Met een onverwachte klauterpartij was ik dan toch, na een treinreis van tien uur, op het enige perron van station Tobolsk beland. Ik liep met koffer en rugzak het stationsgebouw binnen, waar mij ongevraagd een taxi werd aangeboden. Ik had dat aanbod meteen moeten accepteren, maar dat begreep ik later pas. Nu stapte ik op de parkeerplaats recht op een kleine auto af met een geel-zwart taxi-blokje op het dak. Zo, dat ging makkelijk! Het station van Tobolsk ligt een eind buiten de stad en ik had me van tevoren een klein beetje zorgen gemaakt over het vervoer, zo rond het middernachtelijk uur, naar zo’n klein stadje in Siberië.

Ik vroeg de chauffeur of hij vrij was. Dat was hij. En hoeveel ging me dat kosten, naar het centrum? “Driehonderd roebel”, zei hij. “Tweehonderd”, antwoordde ik en we werden het eens over tweehonderdvijftig. Al snel bleek dat een bizarre conversatie te zijn geweest. Had ik geen idee hoeveel kilometers we moesten rijden, de chauffeur al helemaal niet.

Ik zei dat ik naar het Remezov plein moest. De chauffeur, die een zilverkleurig brilletje droeg, boog zich voorover naar zijn navigatiesysteem en zei heel hard: REMEZOV PLEIN! Een vrouwenstem antwoordde dat de opdracht begrepen was en op het schermpje verscheen als bestemming Remizov plein … Daar keek ik van op. Zou er in het kleine Tobolsk naast een Remezov plein ook een Remizov plein zijn? Ik wees de chauffeur op de afwijking in het adres. Hij keek me niet begrijpend aan, mompelde iets onverstaanbaars en riep nog een keer heel hard: REMEZOV PLEIN! En weer verscheen op het scherm: Remizov plein. We reden het donker in - wat moesten we anders.

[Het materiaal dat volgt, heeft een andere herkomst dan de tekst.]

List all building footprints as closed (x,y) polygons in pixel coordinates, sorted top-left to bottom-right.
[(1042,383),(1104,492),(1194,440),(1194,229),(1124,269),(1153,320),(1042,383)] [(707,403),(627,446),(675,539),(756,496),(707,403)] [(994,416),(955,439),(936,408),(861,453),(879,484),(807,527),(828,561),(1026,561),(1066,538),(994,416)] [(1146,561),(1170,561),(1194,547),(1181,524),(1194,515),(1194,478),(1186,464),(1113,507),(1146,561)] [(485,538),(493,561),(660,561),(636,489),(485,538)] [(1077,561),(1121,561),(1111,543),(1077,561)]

Na tien minuten vroeg de chauffeur: “Gaan we goed zo?” “Ja, weet ik veel, ik ben hier voor het eerst”, antwoordde ik licht gepikeerd, maar niet onbeleefd. Even later passeerden we tot mijn opluchting een aantal grote letters die samen TOBOLSK vormden - we gingen de goede kant op. 

Je kan Tobolsk onmogelijk met Parijs vergelijken, maar na nog eens tien minuten kreeg ik toch wel heel erg het idee dat we op een soort lokale Périphérique waren beland. Links een buitenwijk, rechts vervallen fabrieken, alles niet of nauwelijks verlicht, en ondertussen kwamen we geen meter dichter bij het centrum. De chauffeur werd boos op z’n navigatiesysteem. “Je zegt zo’n k*tding waar je heen moet en ze stuurt je alle kanten op!” “Ja, net een vrouw”, antwoordde ik. Een zeer slechte grap, ik geef het meteen toe, maar ik moest íets om de oplopende spanning in de auto een beetje te breken. De chauffeur (hij kwam uit Tjoemen, had iemand weggebracht en Tobolsk zei hem verder weinig) reageerde met een formidabele reeks vloeken, die ik afzonderlijk allemaal weleens voorbij had horen komen in Rusland, maar niet in de combinaties die hij legde.  
 

De Irtysj

We stopten voor een stoplicht. Volgens mij klopte er iets niet en dat werd bijna onmiddellijk bevestigd door de chauffeur van de auto naast ons. Die kwam zijn auto uit, tikte op het raam en zei: “Jullie staan op de linker weghelft!” 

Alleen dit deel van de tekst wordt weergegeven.